ACTION ITEM — Copy each line below holding "واسم".

DATA SECTION —
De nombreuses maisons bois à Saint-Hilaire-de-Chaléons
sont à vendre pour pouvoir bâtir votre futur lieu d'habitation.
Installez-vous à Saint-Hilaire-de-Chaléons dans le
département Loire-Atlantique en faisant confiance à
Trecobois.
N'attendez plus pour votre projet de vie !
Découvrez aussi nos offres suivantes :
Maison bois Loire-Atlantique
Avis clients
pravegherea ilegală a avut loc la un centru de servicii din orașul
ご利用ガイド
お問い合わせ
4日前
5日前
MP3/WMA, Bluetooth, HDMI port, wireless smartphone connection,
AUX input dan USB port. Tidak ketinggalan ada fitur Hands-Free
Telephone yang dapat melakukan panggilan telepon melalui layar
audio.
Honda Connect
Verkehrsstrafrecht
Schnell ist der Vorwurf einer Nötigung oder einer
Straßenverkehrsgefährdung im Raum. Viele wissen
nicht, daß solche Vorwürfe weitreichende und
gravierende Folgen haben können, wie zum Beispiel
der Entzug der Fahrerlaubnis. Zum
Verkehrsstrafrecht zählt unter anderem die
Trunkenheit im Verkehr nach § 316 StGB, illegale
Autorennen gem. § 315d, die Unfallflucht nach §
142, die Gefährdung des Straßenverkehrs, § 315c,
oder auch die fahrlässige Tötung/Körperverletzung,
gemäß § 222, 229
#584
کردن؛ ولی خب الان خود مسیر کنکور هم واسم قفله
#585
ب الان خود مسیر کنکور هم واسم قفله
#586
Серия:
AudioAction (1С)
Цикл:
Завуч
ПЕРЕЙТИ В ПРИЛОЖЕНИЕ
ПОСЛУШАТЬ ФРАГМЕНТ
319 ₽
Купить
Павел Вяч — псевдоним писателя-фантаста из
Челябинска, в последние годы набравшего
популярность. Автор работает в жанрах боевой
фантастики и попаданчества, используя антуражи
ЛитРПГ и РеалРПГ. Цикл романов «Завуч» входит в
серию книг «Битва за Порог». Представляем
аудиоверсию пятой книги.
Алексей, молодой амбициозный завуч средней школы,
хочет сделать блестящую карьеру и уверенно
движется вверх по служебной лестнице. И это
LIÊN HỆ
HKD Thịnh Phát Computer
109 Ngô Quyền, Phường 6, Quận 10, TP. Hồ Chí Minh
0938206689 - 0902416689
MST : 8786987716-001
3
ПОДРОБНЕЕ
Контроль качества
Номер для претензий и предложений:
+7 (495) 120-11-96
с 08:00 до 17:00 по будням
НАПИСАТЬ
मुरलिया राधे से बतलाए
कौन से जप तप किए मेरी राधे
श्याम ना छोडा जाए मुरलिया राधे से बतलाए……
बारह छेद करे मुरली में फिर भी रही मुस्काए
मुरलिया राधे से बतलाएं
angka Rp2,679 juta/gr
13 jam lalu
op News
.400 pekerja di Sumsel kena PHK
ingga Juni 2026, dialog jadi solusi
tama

RESPONSE AREA —
کردن؛ ولی خب الان خود مسیر کنکور هم واسم قفله
ب الان خود مسیر کنکور هم واسم قفله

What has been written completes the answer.